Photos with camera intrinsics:
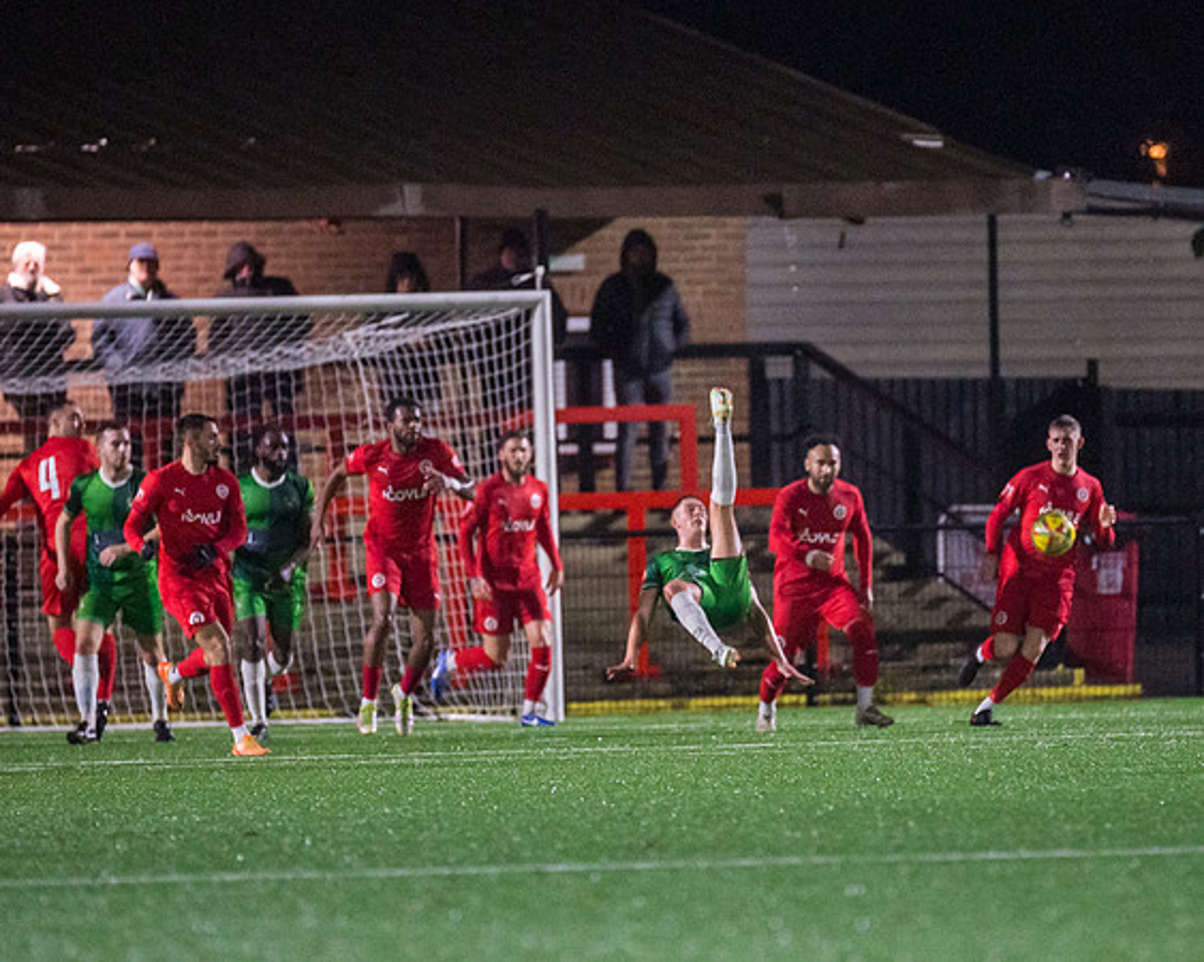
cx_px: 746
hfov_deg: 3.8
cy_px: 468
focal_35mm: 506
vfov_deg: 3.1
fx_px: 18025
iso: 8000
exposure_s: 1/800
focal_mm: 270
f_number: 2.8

- [Problem to work on]
Return every entry word for word, minus the pictures.

- [Answer space]
cx_px: 746
hfov_deg: 3.8
cy_px: 468
focal_35mm: 506
vfov_deg: 3.1
fx_px: 18025
iso: 8000
exposure_s: 1/800
focal_mm: 270
f_number: 2.8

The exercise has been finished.